I think there are two main lessons that come to mind. First, this monument is a key example of how the suffering of soldiers is an extremely powerful political voice that is all too often appropriated by agendas that are made later, for other purposes. It thus asks us pointed questions about who and how we choose to remember when we think about past (and more recent) wars. Second, this monument reveals the importance of the body in grieving – or of the meeting of the dead body with the living body of those who grieve. Western culture has neglected the importance of that encounter, but I think it would benefit greatly from seeking new ways to make it happen.

 

In the centennial year of the monument, are there any other thoughts that come to mind for you?

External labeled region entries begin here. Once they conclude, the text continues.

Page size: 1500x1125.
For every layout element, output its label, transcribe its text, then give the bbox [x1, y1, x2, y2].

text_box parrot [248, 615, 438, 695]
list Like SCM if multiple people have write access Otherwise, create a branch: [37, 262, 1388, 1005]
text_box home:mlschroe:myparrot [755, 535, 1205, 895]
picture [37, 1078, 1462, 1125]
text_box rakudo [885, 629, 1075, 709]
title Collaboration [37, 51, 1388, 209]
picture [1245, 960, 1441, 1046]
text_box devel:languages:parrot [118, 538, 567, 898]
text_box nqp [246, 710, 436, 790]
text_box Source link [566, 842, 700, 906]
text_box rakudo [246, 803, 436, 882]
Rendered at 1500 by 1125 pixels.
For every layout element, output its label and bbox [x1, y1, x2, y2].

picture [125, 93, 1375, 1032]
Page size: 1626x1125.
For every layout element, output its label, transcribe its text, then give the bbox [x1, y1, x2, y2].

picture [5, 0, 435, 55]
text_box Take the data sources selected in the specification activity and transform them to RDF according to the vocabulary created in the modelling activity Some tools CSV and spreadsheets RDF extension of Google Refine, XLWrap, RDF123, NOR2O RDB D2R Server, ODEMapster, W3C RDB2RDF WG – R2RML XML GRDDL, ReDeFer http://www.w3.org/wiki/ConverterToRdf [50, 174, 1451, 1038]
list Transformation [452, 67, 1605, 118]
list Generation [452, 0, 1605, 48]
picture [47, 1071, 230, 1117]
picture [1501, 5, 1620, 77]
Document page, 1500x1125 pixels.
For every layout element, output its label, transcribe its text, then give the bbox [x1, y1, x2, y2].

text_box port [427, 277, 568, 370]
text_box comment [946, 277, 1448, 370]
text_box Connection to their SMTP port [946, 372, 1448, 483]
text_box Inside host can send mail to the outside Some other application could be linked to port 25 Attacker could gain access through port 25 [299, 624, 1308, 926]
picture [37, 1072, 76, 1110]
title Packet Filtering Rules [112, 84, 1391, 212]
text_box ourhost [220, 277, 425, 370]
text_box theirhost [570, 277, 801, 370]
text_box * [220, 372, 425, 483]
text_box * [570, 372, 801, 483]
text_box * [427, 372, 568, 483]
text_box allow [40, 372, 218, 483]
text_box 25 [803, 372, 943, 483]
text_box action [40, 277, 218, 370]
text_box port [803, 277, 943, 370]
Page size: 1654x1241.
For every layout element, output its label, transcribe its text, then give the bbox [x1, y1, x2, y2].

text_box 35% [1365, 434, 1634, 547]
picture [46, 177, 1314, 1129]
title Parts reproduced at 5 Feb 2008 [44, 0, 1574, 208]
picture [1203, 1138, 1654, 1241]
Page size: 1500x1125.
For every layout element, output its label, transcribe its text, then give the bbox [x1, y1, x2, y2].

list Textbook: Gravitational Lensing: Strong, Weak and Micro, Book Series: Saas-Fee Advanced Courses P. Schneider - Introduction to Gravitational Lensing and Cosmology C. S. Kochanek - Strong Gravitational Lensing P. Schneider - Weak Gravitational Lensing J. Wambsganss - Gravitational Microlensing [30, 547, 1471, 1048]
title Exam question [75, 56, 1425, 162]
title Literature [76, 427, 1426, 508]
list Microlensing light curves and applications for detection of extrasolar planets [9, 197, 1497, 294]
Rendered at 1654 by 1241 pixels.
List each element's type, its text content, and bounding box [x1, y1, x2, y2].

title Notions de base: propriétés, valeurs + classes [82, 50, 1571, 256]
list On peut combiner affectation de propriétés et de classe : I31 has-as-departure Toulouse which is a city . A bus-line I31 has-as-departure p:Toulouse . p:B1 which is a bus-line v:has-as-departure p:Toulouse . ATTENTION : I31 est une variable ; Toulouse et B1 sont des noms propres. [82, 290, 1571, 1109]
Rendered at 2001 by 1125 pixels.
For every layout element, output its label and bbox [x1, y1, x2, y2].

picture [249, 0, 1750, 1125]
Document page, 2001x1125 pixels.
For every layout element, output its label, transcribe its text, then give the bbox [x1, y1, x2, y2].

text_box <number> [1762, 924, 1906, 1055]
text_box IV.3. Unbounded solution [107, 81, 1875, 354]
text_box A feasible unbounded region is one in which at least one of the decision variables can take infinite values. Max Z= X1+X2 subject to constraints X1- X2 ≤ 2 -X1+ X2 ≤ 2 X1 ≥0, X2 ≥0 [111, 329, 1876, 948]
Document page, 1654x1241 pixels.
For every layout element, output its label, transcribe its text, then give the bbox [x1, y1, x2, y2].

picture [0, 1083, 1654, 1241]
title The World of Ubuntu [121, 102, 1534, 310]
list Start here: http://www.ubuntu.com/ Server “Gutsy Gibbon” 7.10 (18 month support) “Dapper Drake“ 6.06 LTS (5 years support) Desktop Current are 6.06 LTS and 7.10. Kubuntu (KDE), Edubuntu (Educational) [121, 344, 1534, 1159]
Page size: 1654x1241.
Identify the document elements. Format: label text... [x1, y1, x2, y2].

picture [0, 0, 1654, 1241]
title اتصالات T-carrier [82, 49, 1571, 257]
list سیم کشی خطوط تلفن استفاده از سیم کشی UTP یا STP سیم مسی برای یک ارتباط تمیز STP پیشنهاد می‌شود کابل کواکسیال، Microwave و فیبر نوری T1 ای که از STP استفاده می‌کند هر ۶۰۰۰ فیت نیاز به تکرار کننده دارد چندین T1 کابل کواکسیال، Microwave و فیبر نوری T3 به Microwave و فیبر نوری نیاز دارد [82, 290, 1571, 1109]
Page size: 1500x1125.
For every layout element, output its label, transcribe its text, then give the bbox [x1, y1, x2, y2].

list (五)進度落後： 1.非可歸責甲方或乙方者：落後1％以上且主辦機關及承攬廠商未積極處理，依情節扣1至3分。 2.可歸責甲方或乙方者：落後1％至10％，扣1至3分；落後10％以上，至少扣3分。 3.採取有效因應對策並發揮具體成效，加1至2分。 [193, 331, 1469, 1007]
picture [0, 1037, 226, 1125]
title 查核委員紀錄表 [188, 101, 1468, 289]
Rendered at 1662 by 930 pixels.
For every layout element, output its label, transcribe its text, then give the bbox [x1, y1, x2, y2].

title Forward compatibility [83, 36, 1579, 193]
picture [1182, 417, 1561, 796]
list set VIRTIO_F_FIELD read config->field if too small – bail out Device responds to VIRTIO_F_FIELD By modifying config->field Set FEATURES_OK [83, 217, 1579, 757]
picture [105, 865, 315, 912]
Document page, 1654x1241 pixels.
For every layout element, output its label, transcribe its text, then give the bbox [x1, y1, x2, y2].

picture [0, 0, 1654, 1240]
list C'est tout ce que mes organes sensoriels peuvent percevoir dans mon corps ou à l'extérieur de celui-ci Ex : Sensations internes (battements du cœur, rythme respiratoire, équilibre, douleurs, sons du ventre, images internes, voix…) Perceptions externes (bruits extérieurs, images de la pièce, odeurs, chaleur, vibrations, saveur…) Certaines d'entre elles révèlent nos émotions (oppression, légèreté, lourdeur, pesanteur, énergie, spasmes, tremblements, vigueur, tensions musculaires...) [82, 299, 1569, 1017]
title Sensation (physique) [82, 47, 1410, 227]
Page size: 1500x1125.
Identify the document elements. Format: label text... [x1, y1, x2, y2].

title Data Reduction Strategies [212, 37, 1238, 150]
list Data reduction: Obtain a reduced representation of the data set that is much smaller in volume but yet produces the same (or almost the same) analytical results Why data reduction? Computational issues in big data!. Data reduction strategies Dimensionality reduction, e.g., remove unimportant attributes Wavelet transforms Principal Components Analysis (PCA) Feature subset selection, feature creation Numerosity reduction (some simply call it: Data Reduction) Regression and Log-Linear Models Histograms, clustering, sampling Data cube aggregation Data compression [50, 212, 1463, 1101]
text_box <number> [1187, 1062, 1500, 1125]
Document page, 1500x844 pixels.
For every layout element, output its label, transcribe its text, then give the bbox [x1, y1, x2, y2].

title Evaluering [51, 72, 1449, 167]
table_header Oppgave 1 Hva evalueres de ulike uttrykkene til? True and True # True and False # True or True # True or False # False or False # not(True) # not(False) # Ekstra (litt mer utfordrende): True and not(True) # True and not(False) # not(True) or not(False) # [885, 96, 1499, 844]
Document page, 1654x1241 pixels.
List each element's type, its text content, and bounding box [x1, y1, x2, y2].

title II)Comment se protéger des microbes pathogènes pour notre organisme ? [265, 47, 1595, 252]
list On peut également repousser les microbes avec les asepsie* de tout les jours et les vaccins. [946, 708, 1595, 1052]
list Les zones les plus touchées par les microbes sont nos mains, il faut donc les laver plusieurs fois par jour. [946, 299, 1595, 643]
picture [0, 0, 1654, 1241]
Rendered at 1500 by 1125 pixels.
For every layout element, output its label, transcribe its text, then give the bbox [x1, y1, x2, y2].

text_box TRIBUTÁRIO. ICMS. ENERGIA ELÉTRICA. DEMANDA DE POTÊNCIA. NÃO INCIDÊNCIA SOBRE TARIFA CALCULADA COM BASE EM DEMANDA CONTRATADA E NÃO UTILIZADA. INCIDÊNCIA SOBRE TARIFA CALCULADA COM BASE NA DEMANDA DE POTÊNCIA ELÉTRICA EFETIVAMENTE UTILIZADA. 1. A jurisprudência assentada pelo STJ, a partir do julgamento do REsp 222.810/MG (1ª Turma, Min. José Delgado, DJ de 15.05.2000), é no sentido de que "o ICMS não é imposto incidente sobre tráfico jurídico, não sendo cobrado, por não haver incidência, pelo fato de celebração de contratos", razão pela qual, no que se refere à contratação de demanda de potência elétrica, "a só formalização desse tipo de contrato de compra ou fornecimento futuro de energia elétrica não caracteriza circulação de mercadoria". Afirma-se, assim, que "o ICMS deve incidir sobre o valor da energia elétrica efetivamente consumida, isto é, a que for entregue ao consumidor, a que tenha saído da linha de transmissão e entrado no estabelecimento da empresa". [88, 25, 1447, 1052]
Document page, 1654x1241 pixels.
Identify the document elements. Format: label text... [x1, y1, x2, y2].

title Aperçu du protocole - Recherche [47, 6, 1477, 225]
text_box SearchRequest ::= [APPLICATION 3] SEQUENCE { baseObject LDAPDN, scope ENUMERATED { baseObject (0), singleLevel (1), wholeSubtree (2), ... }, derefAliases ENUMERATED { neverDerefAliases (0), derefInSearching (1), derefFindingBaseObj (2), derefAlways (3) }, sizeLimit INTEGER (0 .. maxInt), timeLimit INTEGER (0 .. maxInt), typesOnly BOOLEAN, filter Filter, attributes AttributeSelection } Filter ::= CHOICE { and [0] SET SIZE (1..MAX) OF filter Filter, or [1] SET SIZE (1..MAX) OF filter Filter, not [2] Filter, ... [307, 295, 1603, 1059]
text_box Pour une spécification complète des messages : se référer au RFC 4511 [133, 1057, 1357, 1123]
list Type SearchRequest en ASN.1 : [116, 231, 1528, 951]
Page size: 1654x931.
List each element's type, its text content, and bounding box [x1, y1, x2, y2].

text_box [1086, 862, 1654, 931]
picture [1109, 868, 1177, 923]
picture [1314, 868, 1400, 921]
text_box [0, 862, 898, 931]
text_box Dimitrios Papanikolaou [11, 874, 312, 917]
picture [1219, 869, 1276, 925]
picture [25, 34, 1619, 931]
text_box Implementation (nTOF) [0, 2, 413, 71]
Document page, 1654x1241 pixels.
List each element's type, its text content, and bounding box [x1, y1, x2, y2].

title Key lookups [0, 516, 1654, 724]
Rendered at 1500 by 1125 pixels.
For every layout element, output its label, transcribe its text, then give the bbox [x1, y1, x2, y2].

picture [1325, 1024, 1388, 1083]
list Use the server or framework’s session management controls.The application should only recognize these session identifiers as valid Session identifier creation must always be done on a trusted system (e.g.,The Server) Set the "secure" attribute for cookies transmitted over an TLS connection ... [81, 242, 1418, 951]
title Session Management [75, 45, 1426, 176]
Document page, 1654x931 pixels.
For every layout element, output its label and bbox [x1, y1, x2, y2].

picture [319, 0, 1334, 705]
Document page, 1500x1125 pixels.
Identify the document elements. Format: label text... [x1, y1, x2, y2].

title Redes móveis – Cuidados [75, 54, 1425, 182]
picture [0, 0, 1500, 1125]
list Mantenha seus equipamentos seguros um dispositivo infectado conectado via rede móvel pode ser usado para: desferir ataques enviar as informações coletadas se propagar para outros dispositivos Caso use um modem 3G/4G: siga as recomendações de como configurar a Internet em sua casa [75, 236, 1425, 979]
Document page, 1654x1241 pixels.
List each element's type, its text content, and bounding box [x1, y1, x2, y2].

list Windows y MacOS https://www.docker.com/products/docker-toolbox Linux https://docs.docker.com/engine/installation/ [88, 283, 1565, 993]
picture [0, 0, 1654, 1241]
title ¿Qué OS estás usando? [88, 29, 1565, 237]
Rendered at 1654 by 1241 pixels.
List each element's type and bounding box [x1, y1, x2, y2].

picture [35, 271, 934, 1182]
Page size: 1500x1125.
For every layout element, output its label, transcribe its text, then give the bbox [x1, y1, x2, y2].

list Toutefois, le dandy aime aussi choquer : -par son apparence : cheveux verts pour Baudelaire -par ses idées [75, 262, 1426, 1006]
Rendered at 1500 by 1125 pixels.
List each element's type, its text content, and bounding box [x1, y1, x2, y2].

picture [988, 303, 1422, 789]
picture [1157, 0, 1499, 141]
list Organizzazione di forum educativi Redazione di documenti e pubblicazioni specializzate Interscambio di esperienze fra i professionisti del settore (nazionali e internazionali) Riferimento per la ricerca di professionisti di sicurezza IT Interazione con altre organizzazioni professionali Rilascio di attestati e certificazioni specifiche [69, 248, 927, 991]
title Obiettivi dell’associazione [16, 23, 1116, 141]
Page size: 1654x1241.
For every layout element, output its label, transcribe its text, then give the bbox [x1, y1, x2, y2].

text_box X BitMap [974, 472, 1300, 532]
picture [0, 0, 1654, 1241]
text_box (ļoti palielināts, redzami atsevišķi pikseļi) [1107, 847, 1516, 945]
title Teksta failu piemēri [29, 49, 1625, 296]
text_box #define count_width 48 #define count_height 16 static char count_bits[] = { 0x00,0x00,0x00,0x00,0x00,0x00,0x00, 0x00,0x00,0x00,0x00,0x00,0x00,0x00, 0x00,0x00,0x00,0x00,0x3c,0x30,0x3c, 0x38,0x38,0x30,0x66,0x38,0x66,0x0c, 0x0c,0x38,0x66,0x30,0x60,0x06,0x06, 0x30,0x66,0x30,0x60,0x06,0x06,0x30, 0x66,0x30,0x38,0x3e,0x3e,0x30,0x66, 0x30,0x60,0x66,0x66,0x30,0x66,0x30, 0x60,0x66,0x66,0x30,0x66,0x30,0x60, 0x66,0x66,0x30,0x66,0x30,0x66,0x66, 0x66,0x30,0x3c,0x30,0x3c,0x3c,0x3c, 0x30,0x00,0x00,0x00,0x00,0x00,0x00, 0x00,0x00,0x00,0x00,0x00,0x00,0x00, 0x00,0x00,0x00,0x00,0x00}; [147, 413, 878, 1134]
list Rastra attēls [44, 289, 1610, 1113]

In the wake of COVID-19, when so many have not been able to be close to their dying loved ones, we have once again – in a very different context – lacked that embodied contact with the dead. Moreover, COVID deaths have been politicized, in polarized ways. This poses the question again of how we can give voice to the dead and their close ones without appropriating it, and while honoring the situated physicality of their suffering. The Tomb of Unknown Soldier, as a war memorial, is not the right answer, but it can be an inspiration, at the very least, to meditate today on how we can invent new forms of mourning that foreground embodiment.